Source records:
________________________

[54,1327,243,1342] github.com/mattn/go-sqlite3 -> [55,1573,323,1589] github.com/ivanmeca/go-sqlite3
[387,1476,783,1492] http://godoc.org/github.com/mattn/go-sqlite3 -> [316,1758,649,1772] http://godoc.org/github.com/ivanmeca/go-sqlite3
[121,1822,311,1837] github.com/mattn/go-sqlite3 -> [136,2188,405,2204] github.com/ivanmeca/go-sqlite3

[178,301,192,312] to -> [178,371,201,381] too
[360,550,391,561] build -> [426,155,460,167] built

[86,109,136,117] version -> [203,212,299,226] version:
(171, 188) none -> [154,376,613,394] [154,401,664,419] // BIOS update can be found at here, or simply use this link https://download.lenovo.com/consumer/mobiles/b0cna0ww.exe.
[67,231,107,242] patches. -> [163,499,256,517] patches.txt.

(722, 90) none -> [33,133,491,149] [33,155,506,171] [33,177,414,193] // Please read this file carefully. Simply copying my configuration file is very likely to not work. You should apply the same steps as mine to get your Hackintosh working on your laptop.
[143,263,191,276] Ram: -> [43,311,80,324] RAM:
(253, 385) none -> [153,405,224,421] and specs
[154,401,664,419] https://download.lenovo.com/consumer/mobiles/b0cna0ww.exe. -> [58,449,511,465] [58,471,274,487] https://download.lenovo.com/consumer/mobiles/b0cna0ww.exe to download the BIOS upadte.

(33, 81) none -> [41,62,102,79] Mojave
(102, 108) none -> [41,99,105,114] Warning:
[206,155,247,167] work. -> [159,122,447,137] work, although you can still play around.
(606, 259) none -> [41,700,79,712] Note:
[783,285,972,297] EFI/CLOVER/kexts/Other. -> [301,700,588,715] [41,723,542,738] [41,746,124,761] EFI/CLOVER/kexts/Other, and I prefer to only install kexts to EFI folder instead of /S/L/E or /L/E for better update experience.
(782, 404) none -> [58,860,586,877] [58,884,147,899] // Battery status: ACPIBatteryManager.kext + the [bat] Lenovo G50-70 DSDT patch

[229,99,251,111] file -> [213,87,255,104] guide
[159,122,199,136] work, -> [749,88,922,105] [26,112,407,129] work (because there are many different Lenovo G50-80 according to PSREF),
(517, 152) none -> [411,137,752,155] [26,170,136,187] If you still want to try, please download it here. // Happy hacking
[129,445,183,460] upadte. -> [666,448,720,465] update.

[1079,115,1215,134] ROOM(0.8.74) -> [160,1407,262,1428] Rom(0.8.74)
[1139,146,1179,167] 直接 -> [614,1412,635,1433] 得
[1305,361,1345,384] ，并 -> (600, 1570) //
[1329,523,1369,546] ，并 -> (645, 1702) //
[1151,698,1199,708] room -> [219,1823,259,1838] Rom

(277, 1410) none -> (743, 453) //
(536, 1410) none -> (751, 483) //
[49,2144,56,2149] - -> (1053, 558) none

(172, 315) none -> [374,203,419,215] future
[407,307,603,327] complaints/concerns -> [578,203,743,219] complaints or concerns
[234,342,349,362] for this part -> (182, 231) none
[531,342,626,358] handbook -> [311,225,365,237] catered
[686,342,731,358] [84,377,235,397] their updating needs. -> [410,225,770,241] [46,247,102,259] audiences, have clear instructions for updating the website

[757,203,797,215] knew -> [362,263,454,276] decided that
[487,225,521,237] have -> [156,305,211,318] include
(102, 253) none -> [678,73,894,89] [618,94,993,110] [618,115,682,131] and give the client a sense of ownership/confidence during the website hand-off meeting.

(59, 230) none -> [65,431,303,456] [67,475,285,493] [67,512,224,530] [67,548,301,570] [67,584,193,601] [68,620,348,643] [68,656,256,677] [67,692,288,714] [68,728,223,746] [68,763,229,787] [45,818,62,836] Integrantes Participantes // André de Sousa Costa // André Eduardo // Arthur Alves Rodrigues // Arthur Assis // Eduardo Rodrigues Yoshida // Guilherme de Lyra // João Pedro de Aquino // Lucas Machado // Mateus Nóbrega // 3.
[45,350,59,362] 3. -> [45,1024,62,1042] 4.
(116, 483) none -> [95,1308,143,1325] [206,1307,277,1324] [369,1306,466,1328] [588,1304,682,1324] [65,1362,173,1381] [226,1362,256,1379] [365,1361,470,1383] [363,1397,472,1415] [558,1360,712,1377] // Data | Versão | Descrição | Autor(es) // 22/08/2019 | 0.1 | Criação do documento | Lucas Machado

________________________

* _Task details_:
Copy the lines above exactly. Start with the line containing "[86,109,136,117] version ->", end with the line containing "(277, 1410) none -> (743, 453) //", and include both.

* _Answer space_:
[86,109,136,117] version -> [203,212,299,226] version:
(171, 188) none -> [154,376,613,394] [154,401,664,419] // BIOS update can be found at here, or simply use this link https://download.lenovo.com/consumer/mobiles/b0cna0ww.exe.
[67,231,107,242] patches. -> [163,499,256,517] patches.txt.

(722, 90) none -> [33,133,491,149] [33,155,506,171] [33,177,414,193] // Please read this file carefully. Simply copying my configuration file is very likely to not work. You should apply the same steps as mine to get your Hackintosh working on your laptop.
[143,263,191,276] Ram: -> [43,311,80,324] RAM:
(253, 385) none -> [153,405,224,421] and specs
[154,401,664,419] https://download.lenovo.com/consumer/mobiles/b0cna0ww.exe. -> [58,449,511,465] [58,471,274,487] https://download.lenovo.com/consumer/mobiles/b0cna0ww.exe to download the BIOS upadte.

(33, 81) none -> [41,62,102,79] Mojave
(102, 108) none -> [41,99,105,114] Warning:
[206,155,247,167] work. -> [159,122,447,137] work, although you can still play around.
(606, 259) none -> [41,700,79,712] Note:
[783,285,972,297] EFI/CLOVER/kexts/Other. -> [301,700,588,715] [41,723,542,738] [41,746,124,761] EFI/CLOVER/kexts/Other, and I prefer to only install kexts to EFI folder instead of /S/L/E or /L/E for better update experience.
(782, 404) none -> [58,860,586,877] [58,884,147,899] // Battery status: ACPIBatteryManager.kext + the [bat] Lenovo G50-70 DSDT patch

[229,99,251,111] file -> [213,87,255,104] guide
[159,122,199,136] work, -> [749,88,922,105] [26,112,407,129] work (because there are many different Lenovo G50-80 according to PSREF),
(517, 152) none -> [411,137,752,155] [26,170,136,187] If you still want to try, please download it here. // Happy hacking
[129,445,183,460] upadte. -> [666,448,720,465] update.

[1079,115,1215,134] ROOM(0.8.74) -> [160,1407,262,1428] Rom(0.8.74)
[1139,146,1179,167] 直接 -> [614,1412,635,1433] 得
[1305,361,1345,384] ，并 -> (600, 1570) //
[1329,523,1369,546] ，并 -> (645, 1702) //
[1151,698,1199,708] room -> [219,1823,259,1838] Rom

(277, 1410) none -> (743, 453) //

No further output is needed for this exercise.